Global join indexes offer the combined advantages of a NUSI (by supporting duplicate rows per value) and a USI (hashed index rows), and the Optimizer can often take advantage of these capabilities for Group AMP operations.
The following graphic indicates how the query first accesses the global join index, then uses the rowID information from the index to access the base table rows:
Suppose you create the following base table:
CREATE MULTISET TABLE adw.customer ( c_custkey DECIMAL(18,0) NOT NULL, c_name VARCHAR(30) CHARACTER SET LATIN CASESPECIFIC NOT NULL, c_address VARCHAR(40) CHARACTER SET LATIN CASESPECIFIC NOT NULL, c_nationkey DECIMAL(18,0) NOT NULL, c_phone CHARACTER(10) CHARACTER SET LATIN CASESPECIFIC NOT NULL, c_mktsegment CHARACTER(10) CHARACTER SET LATIN CASESPECIFIC NOT NULL, c_comment CHARACTER(100) CHARACTER SET LATIN CASESPECIFIC NOT NULL) UNIQUE PRIMARY INDEX ( c_custkey ) INDEX ( c_nationkey );
To support group AMP access to the data in this table, you create the following global join index:
CREATE JOIN INDEX adw_ji AS SELECT (c_phone), (ROWID) FROM customer PRIMARY INDEX(c_phone);
A typical query against the customer table might be something like the following:
SELECT c_name, c_mktsegment FROM customer WHERE c_phone = '5363333428';
To make the Optimizer aware of the opportunity for using group AMP access to respond to this query, you must first collect statistics on the c_phone column of the base table.

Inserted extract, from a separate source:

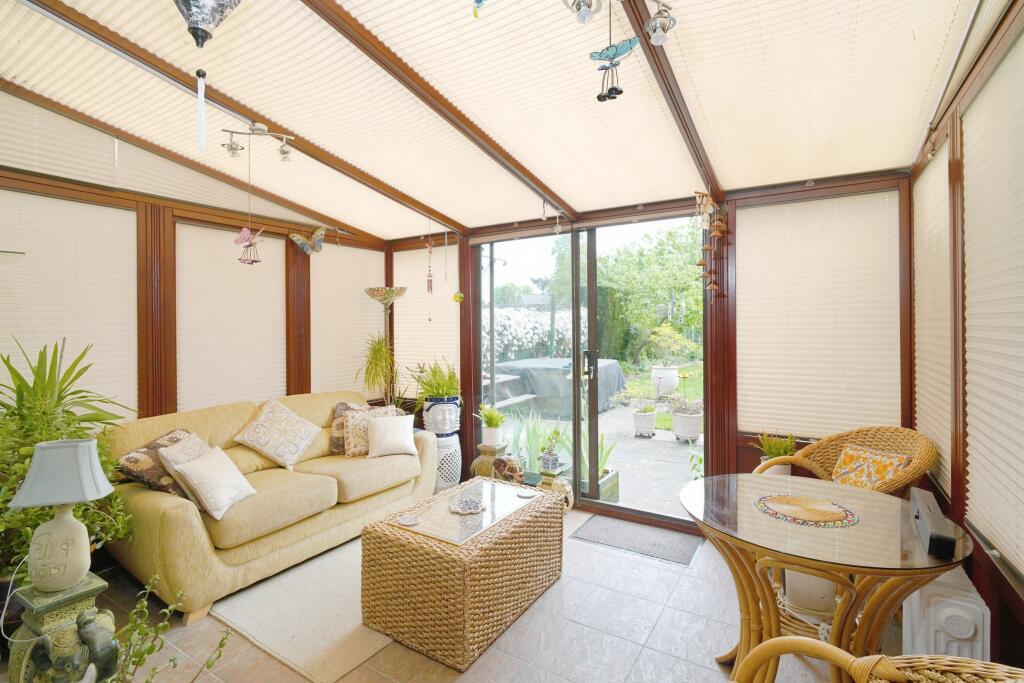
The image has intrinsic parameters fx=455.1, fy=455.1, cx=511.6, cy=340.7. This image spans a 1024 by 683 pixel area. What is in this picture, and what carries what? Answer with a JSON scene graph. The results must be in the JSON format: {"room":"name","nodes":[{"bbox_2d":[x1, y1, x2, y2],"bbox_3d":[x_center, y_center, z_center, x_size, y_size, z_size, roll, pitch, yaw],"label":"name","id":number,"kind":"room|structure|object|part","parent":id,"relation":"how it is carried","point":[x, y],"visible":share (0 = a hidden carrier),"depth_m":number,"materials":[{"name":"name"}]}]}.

Otherwise, the Optimizer still uses the global join index, but generates an all-AMP plan instead of the more cost effective group AMP plan.
The main advantages of global join indexes are scalability and throughput. Whether a global join index supports faster processing than a NUSI largely depends on how busy the system is at the time the query is submitted. On a system with a light load, a query supported by a NUSI might run slightly faster, because a NUSI scan is one step that all AMPs perform in parallel. To use a global join index, the plan requires two steps to perform the same operation.
When a system is heavily loaded, a global join index is likely to provide a performance advantage, all things being equal, because it does not impel the overhead of an all-AMP operation. The higher the number of AMPs involved in satisfying a request, the higher the likelihood of experiencing resource contention and experiencing response delays, and the difference is more pronounced as a configuration grows in size. As a result, the practical benefits accrued from using a global join index rather than a NUSI also increase.
Because global join indexes can partially cover a query, some, or even most, of the columns requested by a query need not be defined in the join index itself. Multitable join indexes also support partial covering, though aggregate join indexes do not. Frequently only the primary index of the global join index is carried, along with the unique identifier of the base table it supports.
You can specify any of the following unique identifiers in the definition of a global join index:
- The row ID of the base table (expressed as the keyword ROWID).
- The primary index of the base table.
- A unique secondary index on the base table.